Capture the Flag: My Thoughts


This article is being sparked by taking part in Rift's capture the flag warfront, named Whitefall Steppes. Really, though, it applies to other games as well (as I first experienced this game type with Halo a long time ago, but it is also present in most modern FPS games now). While I do take part in this game type from time to time, it is by far one of my least favorites due to how it works. Through this article I will be looking at why that is!

What is Capture the Flag?

The first thing you need to do is understand what the capture the flag game style is all about, as well as how it works. In most situations the game itself works the same way, although sometimes people will alter it a bit (for example, in the case of Rift's version). The general goal stays the same, though, which is to take your opponent's flag and return it to your base. While this may seem pretty easy, there is another trick: your flag also has to be in your base before you can successfully get a point for taking your enemy's. While you can grab theirs and take it to your base, you will not get credit until yours is safely returned.

Where things start to differ is in relation to where the flags start out at. For example, in Rift's case they start in the middle of the play field, so everyone rushes there to grab it before the enemy does. There is also the “reverse capture the flag” game type, where your goal is to take your side's flag to the enemy base instead of taking theirs to your base.

While these differences do exist, the game styles are all similar enough that once you get used to one, you can use the same strategies for all the others. This makes it very easy to go from game to game, adapting to their custom styles pretty quick and painlessly.

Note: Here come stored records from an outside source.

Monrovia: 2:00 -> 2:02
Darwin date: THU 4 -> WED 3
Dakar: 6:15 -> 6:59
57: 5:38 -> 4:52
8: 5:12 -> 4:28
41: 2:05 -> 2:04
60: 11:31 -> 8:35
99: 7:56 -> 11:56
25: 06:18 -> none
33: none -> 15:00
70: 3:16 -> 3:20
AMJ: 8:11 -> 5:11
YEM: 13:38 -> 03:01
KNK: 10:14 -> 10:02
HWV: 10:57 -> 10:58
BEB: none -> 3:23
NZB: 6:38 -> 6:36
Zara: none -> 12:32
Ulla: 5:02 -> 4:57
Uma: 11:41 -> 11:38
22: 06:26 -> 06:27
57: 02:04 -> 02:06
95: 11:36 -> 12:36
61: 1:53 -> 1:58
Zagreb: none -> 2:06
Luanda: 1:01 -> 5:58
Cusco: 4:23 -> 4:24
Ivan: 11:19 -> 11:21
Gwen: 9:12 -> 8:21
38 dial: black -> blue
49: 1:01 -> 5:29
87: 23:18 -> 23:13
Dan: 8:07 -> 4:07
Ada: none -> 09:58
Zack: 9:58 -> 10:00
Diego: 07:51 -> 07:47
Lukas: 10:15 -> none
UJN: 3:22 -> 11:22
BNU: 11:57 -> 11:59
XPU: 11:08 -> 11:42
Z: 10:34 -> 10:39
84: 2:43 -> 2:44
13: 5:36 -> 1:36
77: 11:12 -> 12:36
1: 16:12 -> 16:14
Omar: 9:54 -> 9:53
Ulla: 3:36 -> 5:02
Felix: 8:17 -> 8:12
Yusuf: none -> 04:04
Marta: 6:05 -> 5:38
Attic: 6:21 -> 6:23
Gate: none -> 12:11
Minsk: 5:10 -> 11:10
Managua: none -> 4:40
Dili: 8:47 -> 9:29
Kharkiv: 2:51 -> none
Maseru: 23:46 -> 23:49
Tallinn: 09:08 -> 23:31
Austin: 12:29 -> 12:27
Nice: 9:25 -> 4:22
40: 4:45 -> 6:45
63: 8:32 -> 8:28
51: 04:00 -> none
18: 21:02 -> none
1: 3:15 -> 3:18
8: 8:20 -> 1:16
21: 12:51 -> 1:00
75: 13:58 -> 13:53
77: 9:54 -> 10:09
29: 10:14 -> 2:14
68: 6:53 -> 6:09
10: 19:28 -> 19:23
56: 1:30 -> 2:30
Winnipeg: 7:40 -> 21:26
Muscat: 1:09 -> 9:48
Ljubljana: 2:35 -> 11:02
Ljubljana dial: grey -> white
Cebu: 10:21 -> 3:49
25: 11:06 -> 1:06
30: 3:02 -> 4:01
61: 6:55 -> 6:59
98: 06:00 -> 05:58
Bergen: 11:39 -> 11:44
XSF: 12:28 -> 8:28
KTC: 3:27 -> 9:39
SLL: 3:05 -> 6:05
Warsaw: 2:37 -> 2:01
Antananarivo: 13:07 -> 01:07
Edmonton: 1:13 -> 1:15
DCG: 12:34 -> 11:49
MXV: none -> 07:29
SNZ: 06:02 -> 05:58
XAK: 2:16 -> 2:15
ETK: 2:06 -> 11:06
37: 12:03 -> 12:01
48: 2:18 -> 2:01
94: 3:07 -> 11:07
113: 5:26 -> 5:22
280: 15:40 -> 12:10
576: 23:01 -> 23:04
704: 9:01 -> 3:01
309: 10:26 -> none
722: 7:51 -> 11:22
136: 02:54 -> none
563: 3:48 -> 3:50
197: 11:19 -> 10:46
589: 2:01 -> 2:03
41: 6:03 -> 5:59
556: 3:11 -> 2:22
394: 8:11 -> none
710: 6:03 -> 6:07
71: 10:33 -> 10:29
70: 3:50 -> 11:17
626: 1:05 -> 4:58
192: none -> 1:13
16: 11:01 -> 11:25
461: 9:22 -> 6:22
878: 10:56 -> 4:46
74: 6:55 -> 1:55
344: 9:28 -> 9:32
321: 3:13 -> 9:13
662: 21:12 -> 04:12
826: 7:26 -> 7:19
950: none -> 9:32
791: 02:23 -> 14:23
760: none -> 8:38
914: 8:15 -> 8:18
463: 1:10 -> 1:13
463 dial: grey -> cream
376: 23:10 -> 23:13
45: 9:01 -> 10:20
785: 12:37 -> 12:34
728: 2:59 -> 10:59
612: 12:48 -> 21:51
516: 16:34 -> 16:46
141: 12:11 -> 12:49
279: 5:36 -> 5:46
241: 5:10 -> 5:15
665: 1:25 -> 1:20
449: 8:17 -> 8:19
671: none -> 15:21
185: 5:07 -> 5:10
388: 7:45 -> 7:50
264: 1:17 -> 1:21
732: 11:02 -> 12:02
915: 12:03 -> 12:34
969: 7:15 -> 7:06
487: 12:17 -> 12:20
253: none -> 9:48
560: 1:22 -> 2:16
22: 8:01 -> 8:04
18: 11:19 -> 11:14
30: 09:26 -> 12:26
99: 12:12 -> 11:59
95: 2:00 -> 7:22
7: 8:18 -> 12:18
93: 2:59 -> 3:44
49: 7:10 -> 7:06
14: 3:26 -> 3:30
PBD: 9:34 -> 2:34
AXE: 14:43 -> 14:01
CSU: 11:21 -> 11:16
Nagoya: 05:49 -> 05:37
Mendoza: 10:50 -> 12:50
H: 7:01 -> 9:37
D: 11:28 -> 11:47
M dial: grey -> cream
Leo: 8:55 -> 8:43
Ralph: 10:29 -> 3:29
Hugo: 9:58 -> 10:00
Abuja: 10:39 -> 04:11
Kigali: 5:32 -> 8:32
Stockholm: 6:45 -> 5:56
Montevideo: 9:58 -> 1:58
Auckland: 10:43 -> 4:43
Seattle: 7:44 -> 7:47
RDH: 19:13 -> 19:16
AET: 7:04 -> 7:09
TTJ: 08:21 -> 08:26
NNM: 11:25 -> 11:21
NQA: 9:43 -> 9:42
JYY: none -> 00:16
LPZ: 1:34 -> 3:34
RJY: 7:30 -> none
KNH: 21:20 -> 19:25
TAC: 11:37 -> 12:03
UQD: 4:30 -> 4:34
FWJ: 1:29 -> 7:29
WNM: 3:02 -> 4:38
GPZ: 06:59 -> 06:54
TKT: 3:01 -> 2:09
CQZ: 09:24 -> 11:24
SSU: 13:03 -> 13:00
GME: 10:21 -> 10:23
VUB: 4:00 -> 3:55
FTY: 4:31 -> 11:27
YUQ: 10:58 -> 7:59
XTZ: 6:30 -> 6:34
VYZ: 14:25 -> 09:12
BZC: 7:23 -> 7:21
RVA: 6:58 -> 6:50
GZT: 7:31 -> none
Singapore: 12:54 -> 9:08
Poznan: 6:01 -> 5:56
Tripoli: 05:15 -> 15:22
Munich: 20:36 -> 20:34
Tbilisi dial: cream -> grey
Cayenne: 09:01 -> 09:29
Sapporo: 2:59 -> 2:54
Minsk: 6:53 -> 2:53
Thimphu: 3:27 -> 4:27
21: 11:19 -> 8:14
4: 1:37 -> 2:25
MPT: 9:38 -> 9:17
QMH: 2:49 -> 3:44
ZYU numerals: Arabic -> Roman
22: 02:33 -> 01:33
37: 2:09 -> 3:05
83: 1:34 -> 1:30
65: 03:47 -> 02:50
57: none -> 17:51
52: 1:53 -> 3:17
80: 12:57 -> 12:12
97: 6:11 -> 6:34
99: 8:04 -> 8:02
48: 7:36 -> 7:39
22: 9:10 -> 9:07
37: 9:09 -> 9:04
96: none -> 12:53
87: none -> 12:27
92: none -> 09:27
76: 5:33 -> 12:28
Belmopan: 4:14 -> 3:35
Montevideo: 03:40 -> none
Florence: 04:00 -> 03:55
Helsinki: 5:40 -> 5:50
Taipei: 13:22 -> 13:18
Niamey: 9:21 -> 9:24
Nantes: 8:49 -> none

My Problem: Time Commitments

In many cases, capture the flag takes a very long time to get completed. Because you are against the enemy team and you have to have both flags in your possession to get a score, it essentially means that you have to either severely outsmart the opponents or overpower them to an extent where you have a significant advantage over them. Without either of these, you are either going to hold one flag or no flags, but the chances of being in control over both is pretty small. In the case of online games, this will lead to stalemates and ties, which would not be a big problem were it not for the fact that in most cases you get the same rewards whether the match takes a couple minutes as you will if it takes an hour. In other words, by these matches being dragged on and on, you are limiting your own rewards in the process, effectively slowing them down. For players like myself that focus on gaining the most rewards possible over the shortest period of time, this does not play out too well. Instead, we are better off focusing more on matches that run through quickly, regardless as to who is going to win each battle.

For players that are in organized guilds or have friends they often play with, I can see capture the flag being a viable option. This is mostly because with organized groups, it is much easier to plan and take down your enemies than it is with a lot of random players. This means matches will usually end faster, netting the same high rewards most of us want to go for. But for groups of random players, this just does not pan out so well.

Alternate Method: Multiple Flags

There is an alternate game style that is pretty rare but seems to cut back on the time commitment a little bit. This is to have multiple flags on the field, out in the center (spawning one by one as they are captured). In this case, players can steal the enemy flags as they capture them, and this leads to a whole new world. Whereas keeping up with two flags can be hard because everyone is focused on just those two, having multiple flags out on the field spreads out players even more. In the vast majority of cases, this leads to much faster games than the normal variant of capture the flag, and it still has the same overall goal: to get enemy flags. While these games can still last forever, that is rare and far between; usually once there are a few flags that have been taken things will start shifting and one team will dominate the other pretty fast, leading to the end of the game.


I can understand why some people love capture the flag. It is a game that is truly based on working with team members, and it requires great strategy in order to win. Keeping the game tied or neutral is the easy part; it is actually going through and winning the battle that is tough. After all, one just requires defending a single flag (or at least ensuring that one of the flags is in your team's possession at all times) and the other requires that you manage to take both and keep them safe.